Stated task -
Summarize the 2006 motorsport overview in two sentences.

┌─ Extract provided

= 2006 in motorsport =

The following is an overview of the events of 2006 in motorsport including the major racing events, motorsport venues that were opened and closed during a year, championships and non-championship events that were established and disestablished in a year, and births and deaths of racing drivers and other motorsport people.

==Annual events==
The calendar includes only annual major non-championship events or annual events that had significance separate from the championship. For the dates of the championship events see related season articles.

└─
┌─ Dataset records

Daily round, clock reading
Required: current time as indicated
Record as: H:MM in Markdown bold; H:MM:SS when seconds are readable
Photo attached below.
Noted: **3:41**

└─
┌─ Dataset records

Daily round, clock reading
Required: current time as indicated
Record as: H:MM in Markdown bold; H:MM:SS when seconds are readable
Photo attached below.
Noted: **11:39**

└─

Worked solution -
The overview covers motorsport in 2006: its major racing events, the venues opened and closed that year, the championships and non-championship events established and disestablished, and the births and deaths of racing drivers and other motorsport people. Its calendar of annual events lists only major annual non-championship events or annual events with significance separate from the championship, and it refers readers to related season articles for championship event dates.